## Material for this exercise
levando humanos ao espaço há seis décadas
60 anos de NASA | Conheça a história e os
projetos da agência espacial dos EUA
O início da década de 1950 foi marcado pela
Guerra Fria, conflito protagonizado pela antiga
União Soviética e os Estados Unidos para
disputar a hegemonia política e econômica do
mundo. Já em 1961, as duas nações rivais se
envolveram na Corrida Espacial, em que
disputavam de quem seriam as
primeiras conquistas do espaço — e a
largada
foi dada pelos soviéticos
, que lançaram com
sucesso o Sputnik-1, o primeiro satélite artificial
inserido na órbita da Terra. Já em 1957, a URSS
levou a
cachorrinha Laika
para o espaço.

## Directions
Only one stretch of the data above is needed. Restate it word for word, from the line containing "60 anos de NASA | Conheça a história e os" through the line containing "mundo. Já em 1961, as duas nações rivais se", both ends included.

## Your response
60 anos de NASA | Conheça a história e os
projetos da agência espacial dos EUA
O início da década de 1950 foi marcado pela
Guerra Fria, conflito protagonizado pela antiga
União Soviética e os Estados Unidos para
disputar a hegemonia política e econômica do
mundo. Já em 1961, as duas nações rivais se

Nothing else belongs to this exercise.